Une autre des lettres de cette correspondance mérite d'être citée tout entière. Elle porte la date du 31 mai 1814:
De Schönbrunn: «Je n'augure rien de bon de ce qui va se passer ici pendant le mois de juin. Si ce n'était au reste le véritable attachement que je porte à l'Impératrice, cela me serait fort indifférent. Car, pour ce qu'on appelle intérêts, ils ne peuvent pas être plus nuls. Tu sais d'ailleurs que ce n'est pas dans cette vue que je l'ai suivie; je n'ai écouté que mon cœur, et n'ai jamais calculé ce qui fait le but de toutes les ambitions. Je ne m'en repentirai jamais, quoi qu'il puisse arriver, parce que ma conscience me suffit. On dit hautement ici que Sa Majesté est trop jeune pour la laisser se conduire elle-même. Il est probable qu'on m'attribue une partie de l'honneur de la conseiller; mais ce qui lui nuit le plus c'est la légèreté qu'elle a eue de confier ses affaires pécuniaires et les choses d'honneur à Bausset qui, malheureusement, jouit d'une assez mauvaise réputation, qui est bien connue ici, et qui rejaillit sur nous. Ajoute à cela la prochaine arrivée de M. de Cussy que bien tu connais, et tu peux juger si ce n'est pas beaucoup plus qu'il n'en faut pour nous perdre. En vérité tout cela me touche aux larmes, et je suis malheureux d'aimer si tendrement une princesse, digne à tant d'égards du plus profond dévouement.»
Quand Mme Durand, le respectable auteur des Mémoires dont nous avons plus d'une fois eu occasion d'invoquer le témoignage, parle des perfides conseillers de l'impératrice Marie-Louise et de son mauvais entourage, on peut à présent constater qu'elle donne une note juste, et qu'elle a fait preuve non seulement de perspicacité, mais surtout de véracité.
Le 30 mai 1814, jour de la signature à Paris du traité de paix entre la France et les Puissances alliées, le Journal de mon grand-père relate que l'impératrice Marie-Louise, après avoir été rendre visite à sa grand-mère la reine de Naples à l'occasion de la Saint-Ferdinand, patron du roi son mari, se rendit ensuite chez l'impératrice d'Autriche.

Extraits de données:
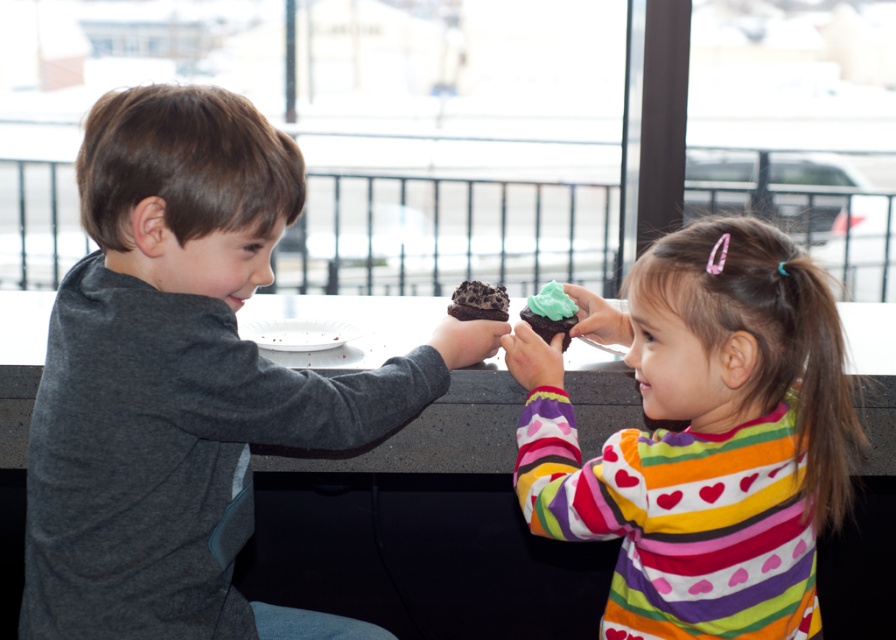
Does pastel striped shirt at center have a lesser height compared to green frosting cupcake at center?

In fact, pastel striped shirt at center may be taller than green frosting cupcake at center.

Does pastel striped shirt at center have a smaller size compared to green frosting cupcake at center?

No.

Identify the location of pastel striped shirt at center. The width and height of the screenshot is (896, 640). (701, 436).

Between dark gray shirt at left and green frosting cupcake at center, which one appears on the left side from the viewer's perspective?

Positioned to the left is dark gray shirt at left.

Is point (157, 488) farther from camera compared to point (569, 317)?

No.

Find the location of a particular element. The image size is (896, 640). dark gray shirt at left is located at coordinates (184, 380).

Is pastel striped shirt at center to the right of chocolate cake at center from the viewer's perspective?

Indeed, pastel striped shirt at center is positioned on the right side of chocolate cake at center.

Measure the distance between point (712, 291) and camera.

Point (712, 291) is 1.10 meters away from camera.

Locate an element on the screen. This screenshot has height=640, width=896. pastel striped shirt at center is located at coordinates (701, 436).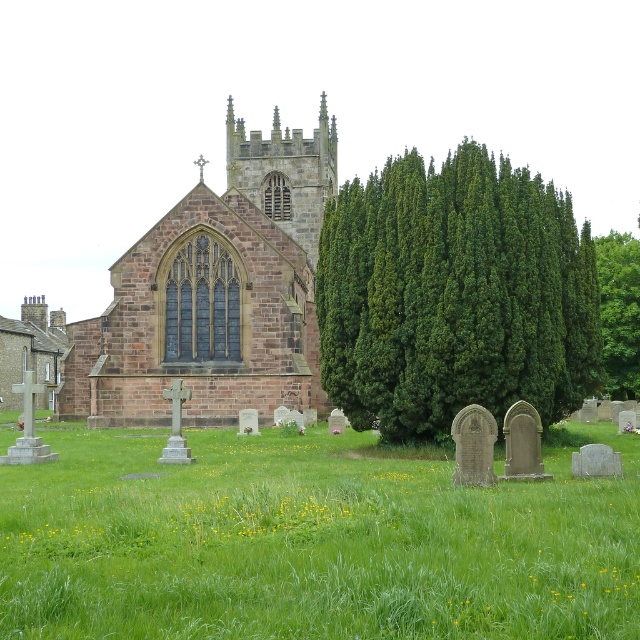
Can you confirm if green coniferous tree at center is positioned to the right of green leafy tree at upper right?

In fact, green coniferous tree at center is to the left of green leafy tree at upper right.

Can you confirm if green coniferous tree at center is positioned to the left of green leafy tree at upper right?

Yes, green coniferous tree at center is to the left of green leafy tree at upper right.

Which is behind, point (438, 406) or point (604, 371)?

Positioned behind is point (604, 371).

In order to click on green coniferous tree at center in this screenshot , I will do `click(454, 294)`.

Who is positioned more to the right, brown stone church at center or green leafy tree at upper right?

green leafy tree at upper right is more to the right.

Between brown stone church at center and green leafy tree at upper right, which one has less height?

With less height is green leafy tree at upper right.

This screenshot has width=640, height=640. What do you see at coordinates (216, 294) in the screenshot?
I see `brown stone church at center` at bounding box center [216, 294].

At what (x,y) coordinates should I click in order to perform the action: click on brown stone church at center. Please return your answer as a coordinate pair (x, y). The height and width of the screenshot is (640, 640). Looking at the image, I should click on (216, 294).

Is green grassy at center smaller than green leafy tree at upper right?

Indeed, green grassy at center has a smaller size compared to green leafy tree at upper right.

Is point (129, 604) less distant than point (611, 234)?

That is True.

Is point (408, 515) positioned behind point (625, 301)?

No, it is not.

Locate an element on the screen. The height and width of the screenshot is (640, 640). green grassy at center is located at coordinates (310, 541).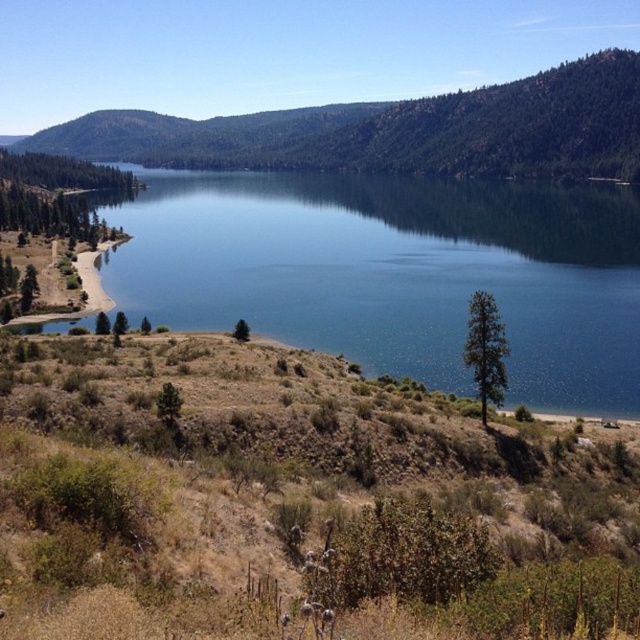
You are a hiker standing on the dry grassy hillside looking towards the blue reflective water at center and the green forested mountain at upper center. Which object is positioned higher in the scene?

The green forested mountain at upper center is positioned higher than the blue reflective water at center, as it is located above it in the scene.

You are standing at the edge of the lake and want to take a photo of two points in the scene. The first point is at coordinate point (67, 326) and the second is at point (624, 109). Which point will appear larger in your photo?

Point (67, 326) will appear larger in the photo because it is closer to the camera than point (624, 109).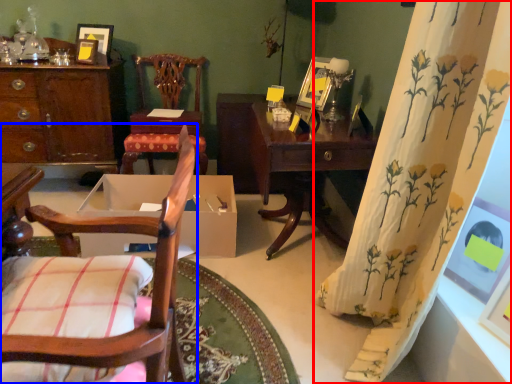
Question: Among these objects, which one is farthest to the camera, curtain (highlighted by a red box) or chair (highlighted by a blue box)?

Choices:
 (A) curtain
 (B) chair

Answer: (A)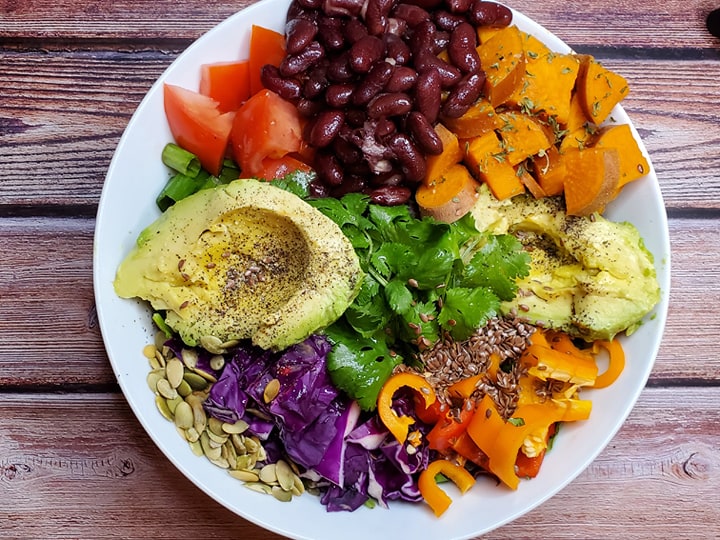
Where is `grain of wood`? The image size is (720, 540). grain of wood is located at coordinates (670, 330), (708, 330), (688, 159), (693, 167), (693, 176).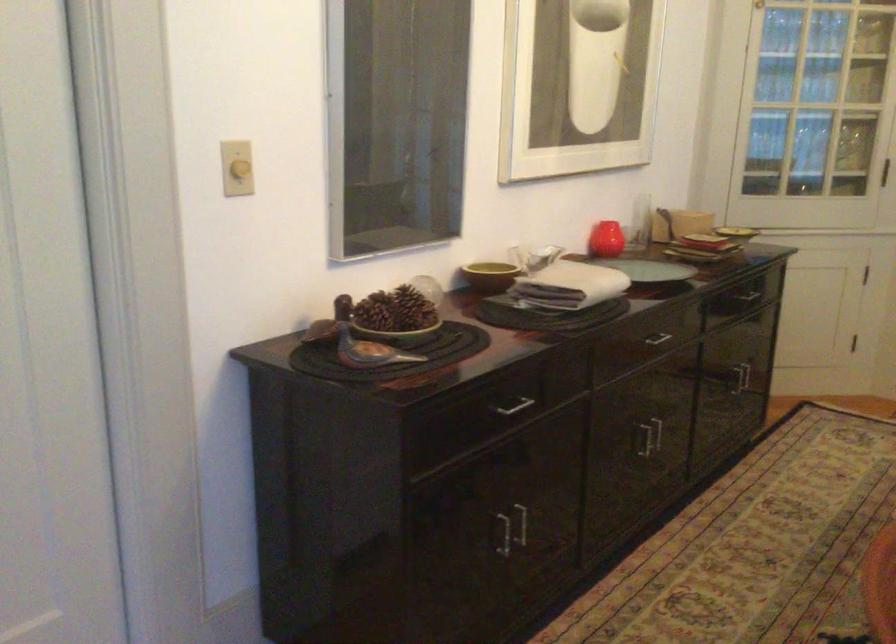
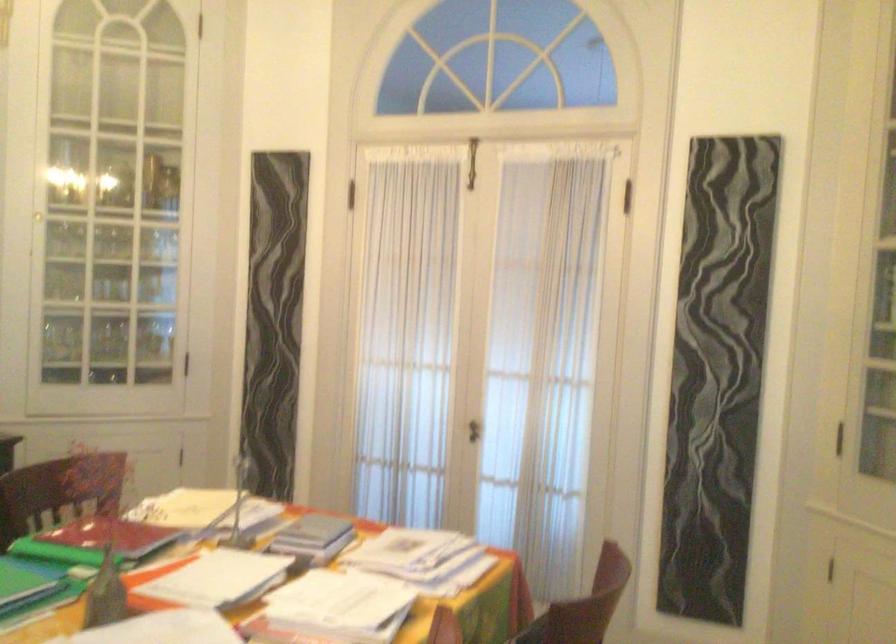
The images are taken continuously from a first-person perspective. In which direction are you moving?

The movement direction of the cameraman is right, backward.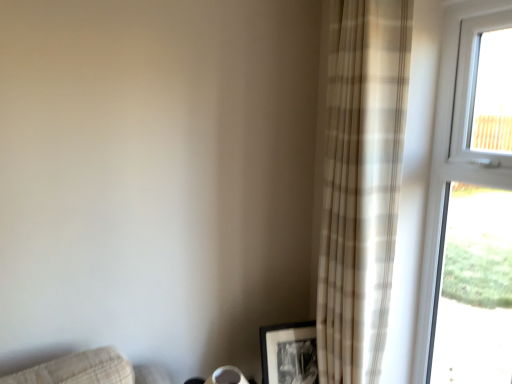
Question: From the image's perspective, is beige plaid curtain at right beneath white plastic window at upper right?

Choices:
 (A) no
 (B) yes

Answer: (A)

Question: Considering the relative sizes of beige plaid curtain at right and white plastic window at upper right in the image provided, is beige plaid curtain at right wider than white plastic window at upper right?

Choices:
 (A) yes
 (B) no

Answer: (A)

Question: Does beige plaid curtain at right have a lesser height compared to white plastic window at upper right?

Choices:
 (A) no
 (B) yes

Answer: (A)

Question: Are beige plaid curtain at right and white plastic window at upper right making contact?

Choices:
 (A) no
 (B) yes

Answer: (A)

Question: Is beige plaid curtain at right oriented away from white plastic window at upper right?

Choices:
 (A) yes
 (B) no

Answer: (B)

Question: From the image's perspective, is black matte picture frame at lower right positioned above or below white plastic window at upper right?

Choices:
 (A) below
 (B) above

Answer: (A)

Question: Is black matte picture frame at lower right bigger or smaller than white plastic window at upper right?

Choices:
 (A) big
 (B) small

Answer: (B)

Question: From a real-world perspective, is black matte picture frame at lower right positioned above or below white plastic window at upper right?

Choices:
 (A) above
 (B) below

Answer: (B)

Question: Does point (262, 347) appear closer or farther from the camera than point (483, 266)?

Choices:
 (A) farther
 (B) closer

Answer: (A)

Question: Looking at their shapes, would you say beige plaid curtain at right is wider or thinner than white plastic window at upper right?

Choices:
 (A) thin
 (B) wide

Answer: (B)

Question: Considering the positions of point (347, 54) and point (481, 135), is point (347, 54) closer or farther from the camera than point (481, 135)?

Choices:
 (A) closer
 (B) farther

Answer: (A)

Question: Considering the positions of beige plaid curtain at right and white plastic window at upper right in the image, is beige plaid curtain at right bigger or smaller than white plastic window at upper right?

Choices:
 (A) small
 (B) big

Answer: (B)

Question: In the image, is beige plaid curtain at right on the left side or the right side of white plastic window at upper right?

Choices:
 (A) right
 (B) left

Answer: (B)

Question: Is white plastic window at upper right wider or thinner than black matte picture frame at lower right?

Choices:
 (A) wide
 (B) thin

Answer: (B)

Question: Is white plastic window at upper right taller or shorter than black matte picture frame at lower right?

Choices:
 (A) tall
 (B) short

Answer: (A)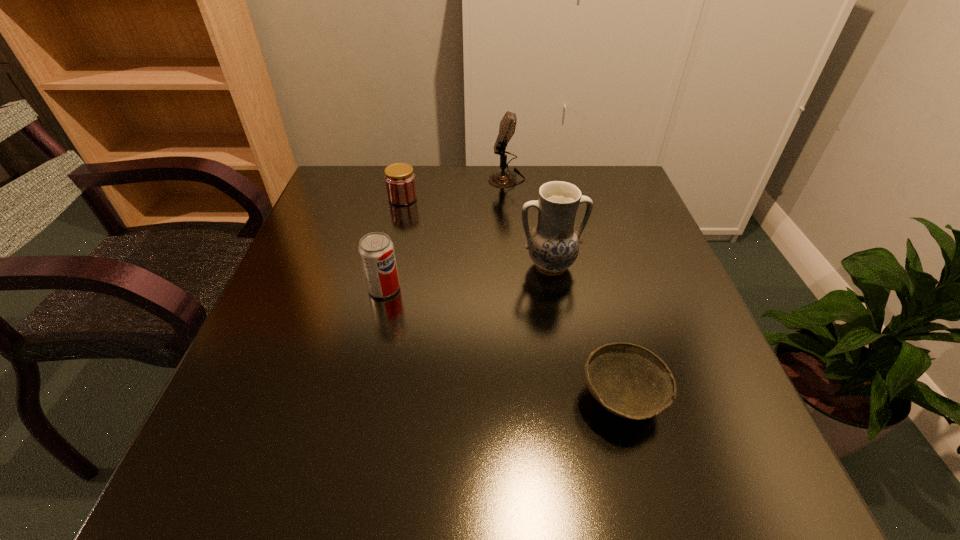
You are a GUI agent. You are given a task and a screenshot of the screen. Output one action in this format:
    pyautogui.click(x=<x>, y=<y>)
    Task: Click on the vacant point located 0.180m on the right of the pottery
    Image resolution: width=960 pixels, height=540 pixels.
    Given the screenshot: What is the action you would take?
    pyautogui.click(x=664, y=265)

I want to click on vacant position located 0.230m on the front of the soda, so click(359, 400).

Find the location of `blank area located 0.260m on the right of the second farthest object`. blank area located 0.260m on the right of the second farthest object is located at coordinates (515, 198).

You are a GUI agent. You are given a task and a screenshot of the screen. Output one action in this format:
    pyautogui.click(x=<x>, y=<y>)
    Task: Click on the vacant space situated on the left of the shortest object
    
    Given the screenshot: What is the action you would take?
    pyautogui.click(x=494, y=399)

Identify the location of microphone that is at the far edge. (502, 179).

Find the location of `jam that is at the far edge`. jam that is at the far edge is located at coordinates (400, 183).

This screenshot has width=960, height=540. I want to click on object at the right edge, so click(630, 381).

In the image, there is a desktop. Where is `vacant space at the far edge`? This screenshot has width=960, height=540. vacant space at the far edge is located at coordinates (485, 186).

In the image, there is a desktop. Where is `vacant area at the left edge`? vacant area at the left edge is located at coordinates (347, 291).

Where is `vacant region at the right edge of the desktop`? Image resolution: width=960 pixels, height=540 pixels. vacant region at the right edge of the desktop is located at coordinates (609, 261).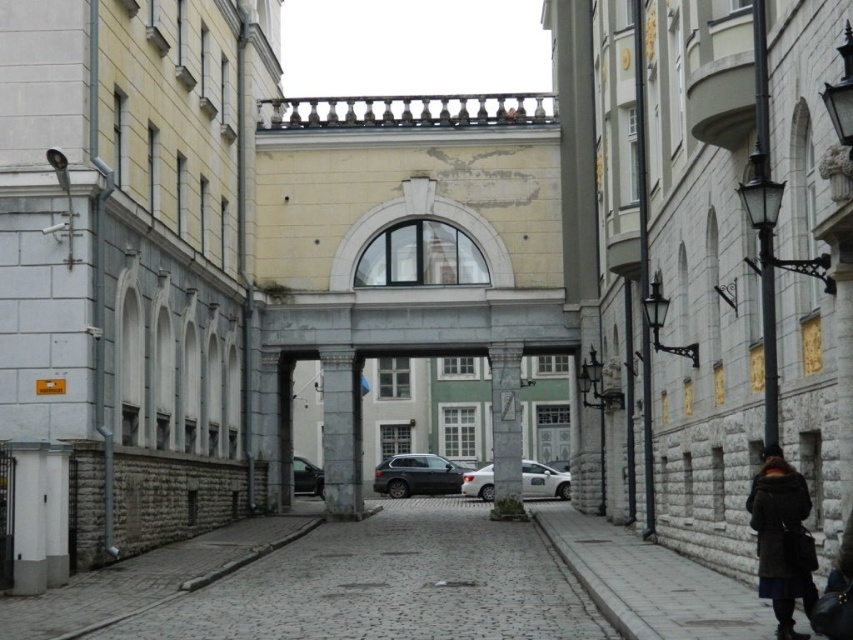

Tâches à réaliser:
a) Répondez aux questions suivantes d'après l'extrait à lire.
(i) Quelle date porte la lettre citée en entier ?
(ii) À qui l'impératrice a-t-elle confié ses affaires pécuniaires, selon cette lettre ?
(iii) Quel traité fut signé à Paris le 30 mai 1814 ?
b) Relevez, s'il vous plaît, tous les noms propres de lieux présents dans l'extrait à lire.
Les lignes n'interviennent pas dans ce travail.

Corrigé des exercices:
a)
(i) Le 31 mai 1814.
(ii) À Bausset.
(iii) Le traité de paix entre la France et les Puissances alliées.

b) Schönbrunn, Paris, France, Naples, Autriche.